Slowing Down to Match Conditions - I-285 Speed Limits May Change

Metro Atlanta drivers know how driving habits change on I-285, the perimeter highway that surrounds the city and links many of its first ring suburbs. It is especially known for its fast track and indulgent enforcement of speed laws. The speed limit on I-285 has been 55 miles per hour since 1974, when President Richard Nixon signed the National Maximum Speed Limit (NMSL) bill in response to rising oil prices. When Congress repealed the law in 1995, the Georgia Department of Transportation (DOT) raised speed limits on a number of interstates to 65 miles per hour. Unfortunately, the speed limit on I-285 was left unchanged.

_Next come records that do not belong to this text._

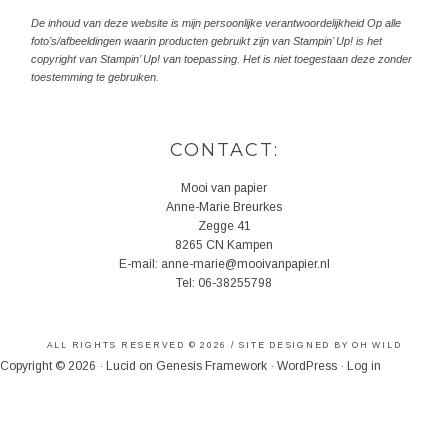
De inhoud van deze website is mijn persoonlijke verantwoordelijkheid Op alle
foto’s/afbeeldingen waarin producten gebruikt zijn van Stampin’ Up! is het
copyright van Stampin’ Up! van toepassing. Het is niet toegestaan deze zonder
toestemming te gebruiken.
CONTACT:
Mooi van papier
Anne-Marie Breurkes
Zegge 41
8265 CN Kampen
E-mail: anne-marie@mooivanpapier.nl
Tel: 06-38255798
ALL RIGHTS RESERVED © 2026 / SITE DESIGNED BY
OH WILD
Copyright © 2026 ·
Lucid
on
Genesis Framework
·
WordPress
·
Log in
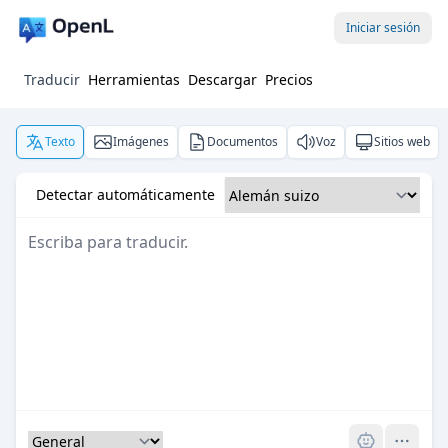
Iniciar sesión
Traducir
Herramientas
Descargar
Precios
Texto
Imágenes
Documentos
Voz
Sitios web
Detectar automáticamente
Pro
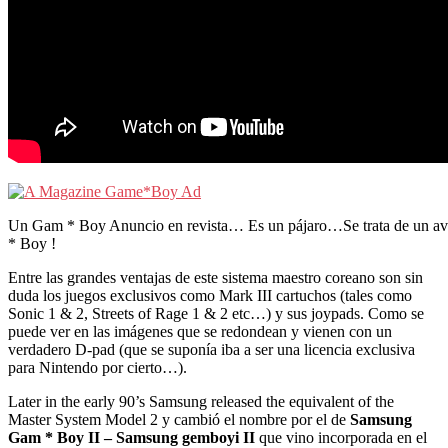
Un Gam * Boy Anuncio en revista… Es un pájaro…Se trata de un
* Boy !
Entre las grandes ventajas de este sistema maestro coreano son sin
duda los juegos exclusivos como Mark III cartuchos (tales como
Sonic 1 & 2, Streets of Rage 1 & 2 etc…) y sus joypads. Como se
puede ver en las imágenes que se redondean y vienen con un
verdadero D-pad (que se suponía iba a ser una licencia exclusiva
para Nintendo por cierto…).
Later in the early 90’s Samsung released the equivalent of the
Master System Model 2 y cambió el nombre por el de
Samsung
Gam * Boy II – Samsung gemboyi II
que vino incorporada en el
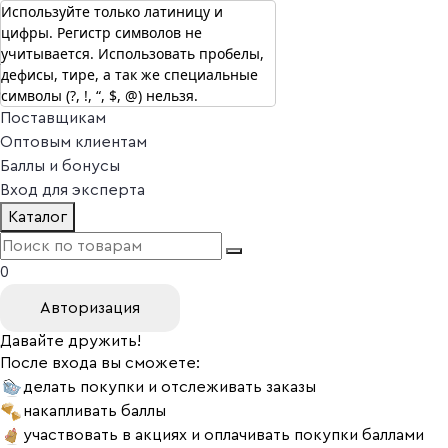
Используйте только латиницу и
цифры. Регистр символов не
г. Москва
учитывается. Использовать пробелы,
Vitual Peptide
+7 (800) 101-13-25
дефисы, тире, а так же специальные
Специалистам
символы (?, !, “, $, @) нельзя.
Поставщикам
Оптовым клиентам
Баллы и бонусы
Вход для эксперта
Каталог
0
Авторизация
Давайте дружить!
После входа вы сможете:
делать покупки и отслеживать заказы
накапливать баллы
участвовать в акциях и оплачивать покупки баллами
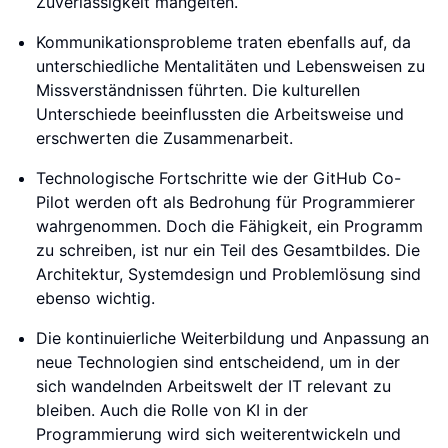
Zuverlässigkeit mangelten.
Kommunikationsprobleme traten ebenfalls auf, da
unterschiedliche Mentalitäten und Lebensweisen zu
Missverständnissen führten. Die kulturellen
Unterschiede beeinflussten die Arbeitsweise und
erschwerten die Zusammenarbeit.
Technologische Fortschritte wie der GitHub Co-
Pilot werden oft als Bedrohung für Programmierer
wahrgenommen. Doch die Fähigkeit, ein Programm
zu schreiben, ist nur ein Teil des Gesamtbildes. Die
Architektur, Systemdesign und Problemlösung sind
ebenso wichtig.
Die kontinuierliche Weiterbildung und Anpassung an
neue Technologien sind entscheidend, um in der
sich wandelnden Arbeitswelt der IT relevant zu
bleiben. Auch die Rolle von KI in der
Programmierung wird sich weiterentwickeln und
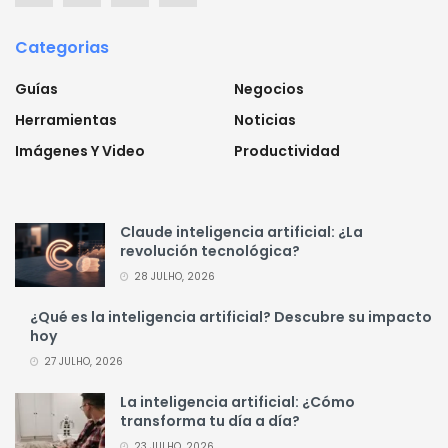
Categorias
Guías
Negocios
Herramientas
Noticias
Imágenes Y Video
Productividad
Claude inteligencia artificial: ¿La
revolución tecnológica?
28 JULHO, 2026
¿Qué es la inteligencia artificial? Descubre su impacto
hoy
27 JULHO, 2026
La inteligencia artificial: ¿Cómo
transforma tu día a día?
23 JULHO, 2026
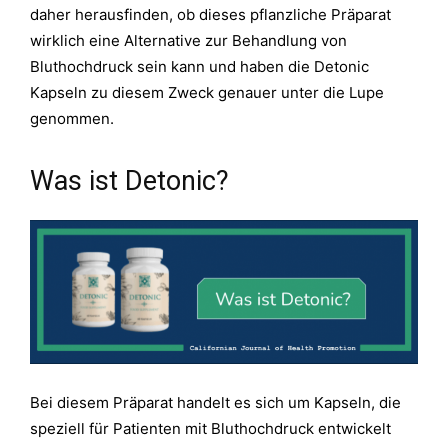
daher herausfinden, ob dieses pflanzliche Präparat
wirklich eine Alternative zur Behandlung von
Bluthochdruck sein kann und haben die Detonic
Kapseln zu diesem Zweck genauer unter die Lupe
genommen.
Was ist Detonic?
Bei diesem Präparat handelt es sich um Kapseln, die
speziell für Patienten mit Bluthochdruck entwickelt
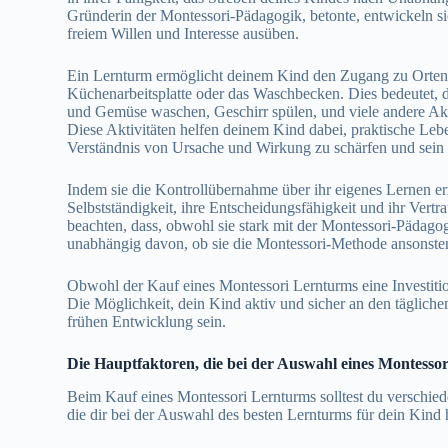
Gründerin der Montessori-Pädagogik, betonte, entwickeln sic
freiem Willen und Interesse ausüben.
Ein Lernturm ermöglicht deinem Kind den Zugang zu Orten, 
Küchenarbeitsplatte oder das Waschbecken. Dies bedeutet, 
und Gemüse waschen, Geschirr spülen, und viele andere Akt
Diese Aktivitäten helfen deinem Kind dabei, praktische Lebe
Verständnis von Ursache und Wirkung zu schärfen und sein S
Indem sie die Kontrollübernahme über ihr eigenes Lernen e
Selbstständigkeit, ihre Entscheidungsfähigkeit und ihr Vertr
beachten, dass, obwohl sie stark mit der Montessori-Pädagog
unabhängig davon, ob sie die Montessori-Methode ansonsten
Obwohl der Kauf eines Montessori Lernturms eine Investition 
Die Möglichkeit, dein Kind aktiv und sicher an den täglichen
frühen Entwicklung sein.
Die Hauptfaktoren, die bei der Auswahl eines Montesso
Beim Kauf eines Montessori Lernturms solltest du verschied
die dir bei der Auswahl des besten Lernturms für dein Kind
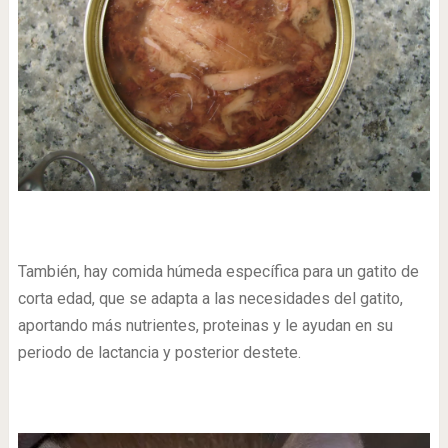
También, hay comida húmeda específica para un gatito de
corta edad, que se adapta a las necesidades del gatito,
aportando más nutrientes, proteinas y le ayudan en su
periodo de lactancia y posterior destete.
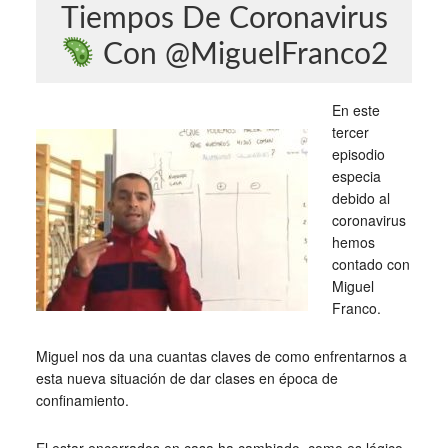
Tiempos De Coronavirus
Con @MiguelFranco2
En este
tercer
episodio
especia
debido al
coronavirus
hemos
contado con
Miguel
Franco.
Miguel nos da una cuantas claves de como enfrentarnos a
esta nueva situación de dar clases en época de
confinamiento.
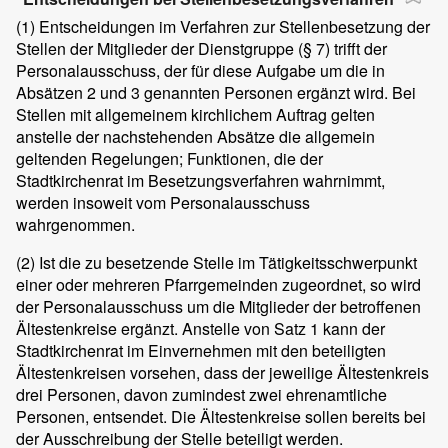
(1)
Entscheidungen im Verfahren zur Stellenbesetzung der
Stellen der Mitglieder der Dienstgruppe (§ 7) trifft der
Personalausschuss, der für diese Aufgabe um die in
Absätzen 2 und 3 genannten Personen ergänzt wird. Bei
Stellen mit allgemeinem kirchlichem Auftrag gelten
anstelle der nachstehenden Absätze die allgemein
geltenden Regelungen; Funktionen, die der
Stadtkirchenrat im Besetzungsverfahren wahrnimmt,
werden insoweit vom Personalausschuss
wahrgenommen.
(2)
Ist die zu besetzende Stelle im Tätigkeitsschwerpunkt
einer oder mehreren Pfarrgemeinden zugeordnet, so wird
der Personalausschuss um die Mitglieder der betroffenen
Ältestenkreise ergänzt. Anstelle von Satz 1 kann der
Stadtkirchenrat im Einvernehmen mit den beteiligten
Ältestenkreisen vorsehen, dass der jeweilige Ältestenkreis
drei Personen, davon zumindest zwei ehrenamtliche
Personen, entsendet. Die Ältestenkreise sollen bereits bei
der Ausschreibung der Stelle beteiligt werden.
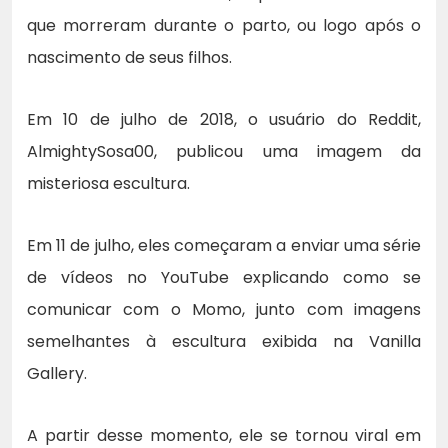
que morreram durante o parto, ou logo após o
nascimento de seus filhos.
Em 10 de julho de 2018, o usuário do Reddit,
AlmightySosa00, publicou uma imagem da
misteriosa escultura.
Em 11 de julho, eles começaram a enviar uma série
de vídeos no YouTube explicando como se
comunicar com o Momo, junto com imagens
semelhantes à escultura exibida na Vanilla
Gallery.
A partir desse momento, ele se tornou viral em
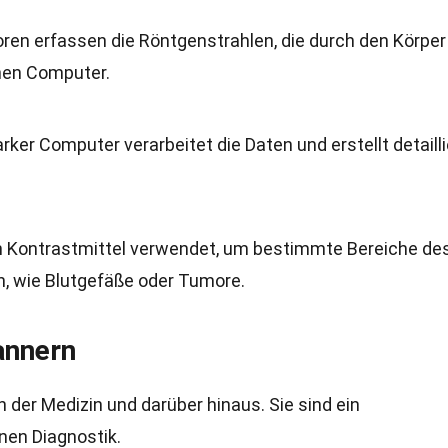
ren erfassen die Röntgenstrahlen, die durch den Körper
nen Computer.
arker Computer verarbeitet die Daten und erstellt detailli
n Kontrastmittel verwendet, um bestimmte Bereiche de
, wie Blutgefäße oder Tumore.
annern
der Medizin und darüber hinaus. Sie sind ein
nen Diagnostik.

That may change soon, as the DOT announced plans to raise limits and implement variable speed rules where speed limits would be lowered as driving (or weather) conditions would dictate. For example, a 45 mile per hour limit would be imposed in icy conditions, or a 30 mile per hour limit would protect drivers while an accident is being cleared. DOT officials also are also planning to install permanent electronic speed limit signs along the interstate to inform drivers. According to DOT spokesman David Spear, the goal is to achieve a "harmonic balance" where all drivers slow down in a congested part of the interstate so that other parts are unaffected, so that traffic flows ultimately flows better.

The Wyoming Department of Transportation studied variable speed limit protocols implemented in other states and found that "overall each DOT believes that the system is working on their corridors."

The plan is yet to be presented to the DOT board of directors, but it has its supporters and critics. Highway safety advocates fear that higher speed limits could result in more severe crashes, especially considering how alcohol use affects judgment in light of posted limits. Proponents believe that drivers will embrace the new plan because they are used to changing speed limits in unique conditions (i.e. during school hours, in construction areas), and would appreciate speed limits being lowered in inclement weather.

In the meantime, Atlanta drivers will continue to "speed" along the Perimeter with the fast flow of traffic.